Basic motion detection and tracking with Python and OpenCV

animated_motion_02
I mounted a Raspberry Pi to the top of my kitchen cabinets to automatically detect if he tried to pull that beer stealing shit again:
Figure 1: Don't steal my damn beer. Otherwise I'll mount a Raspberry Pi + camera on top of my kitchen cabinets and catch you.
Figure 1: Don’t steal my damn beer. Otherwise I’ll mount a Raspberry Pi + camera on top of my kitchen cabinets and catch you.
Excessive?
Perhaps.
But I take my beer seriously. And if James tries to steal my beer again, I’ll catch him redhanded.
OpenCV and Python versions:
In order to run this example, you’ll need Python 2.7 and OpenCV 2.4.X.

A 2-part series on motion detection

This is the first post in a two part series on building a motion detection and tracking system for home surveillance. 
The remainder of this article will detail how to build a basic motion detection and tracking system for home surveillance using computer vision techniques. This example will work with both pre-recorded videos and live streams from your webcam; however, we’ll be developing this system on our laptops/desktops.
In the second post in this series I’ll show you how to update the code to work with your Raspberry Pi and camera board — and how to extend your home surveillance system to capture any detected motion and upload it to your personal Dropbox.

MATERIAL SUPPLIED →
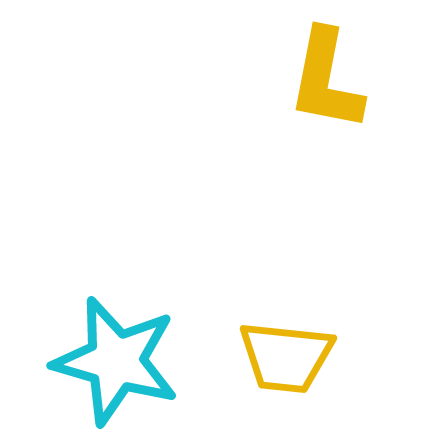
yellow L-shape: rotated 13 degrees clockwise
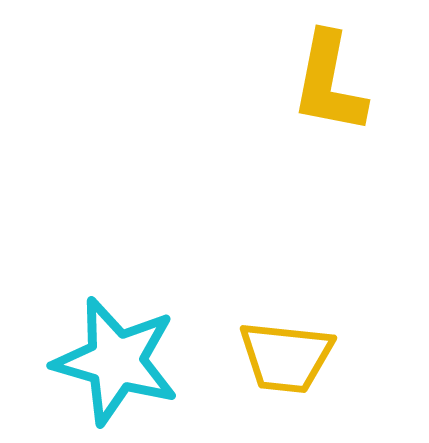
yellow L-shape: moved 3 px right, 3 px down
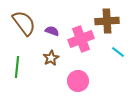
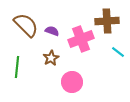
brown semicircle: moved 2 px right, 2 px down; rotated 8 degrees counterclockwise
pink circle: moved 6 px left, 1 px down
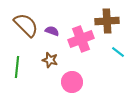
brown star: moved 1 px left, 2 px down; rotated 28 degrees counterclockwise
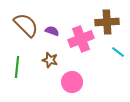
brown cross: moved 1 px down
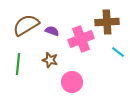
brown semicircle: rotated 76 degrees counterclockwise
green line: moved 1 px right, 3 px up
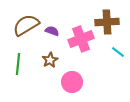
brown star: rotated 28 degrees clockwise
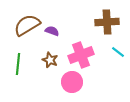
brown semicircle: moved 1 px right
pink cross: moved 16 px down
brown star: rotated 21 degrees counterclockwise
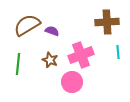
cyan line: rotated 48 degrees clockwise
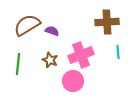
pink circle: moved 1 px right, 1 px up
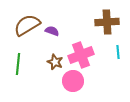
brown star: moved 5 px right, 2 px down
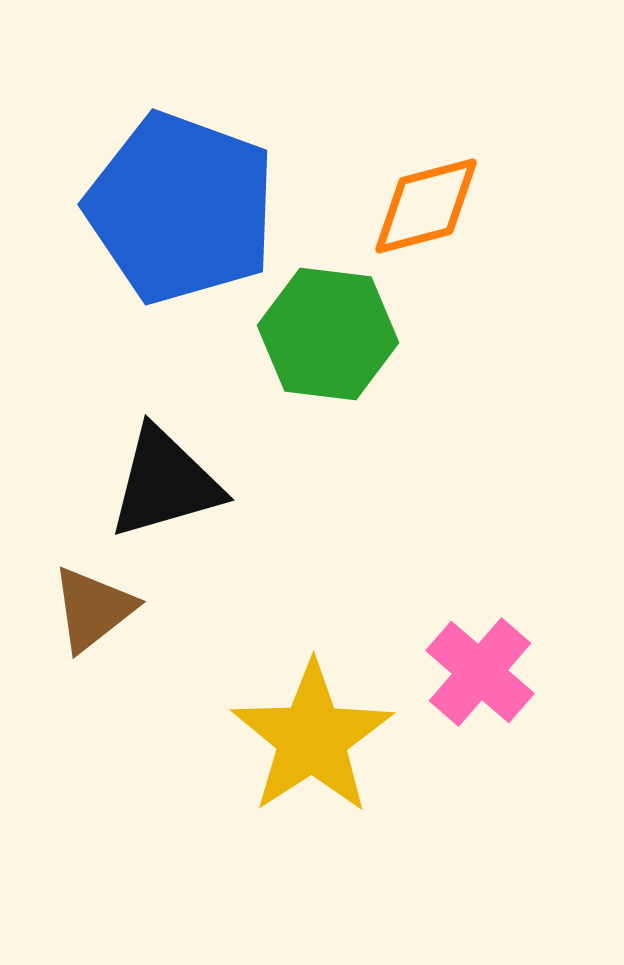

TASK LIST →
A) Decide whether each statement agrees with the motion detection article. For each, answer yes or no and quote the words of the article that decide it.
(i) The example requires Python 3.
(ii) The example works with both pre-recorded videos and live webcam streams.
(iii) The second post explains how to upload detected motion to Dropbox.
B) Copy the rows word for word. Begin at the row line that has "brown star: rotated 28 degrees clockwise" and continue through the last line of the rows, leaving out the picture lines.
The article and the rows have no connection to each other.

EXPECTED RESULTS →
A)
(i) No: "In order to run this example, you’ll need Python 2.7 and OpenCV 2.4.X."
(ii) Yes: "This example will work with both pre-recorded videos and live streams from your webcam"
(iii) Yes: "how to extend your home surveillance system to capture any detected motion and upload it to your personal Dropbox."

B)
brown star: rotated 28 degrees clockwise
brown semicircle: moved 1 px right
pink cross: moved 16 px down
brown star: rotated 21 degrees counterclockwise
cyan line: rotated 48 degrees clockwise
pink circle: moved 1 px right, 1 px up
brown star: moved 5 px right, 2 px down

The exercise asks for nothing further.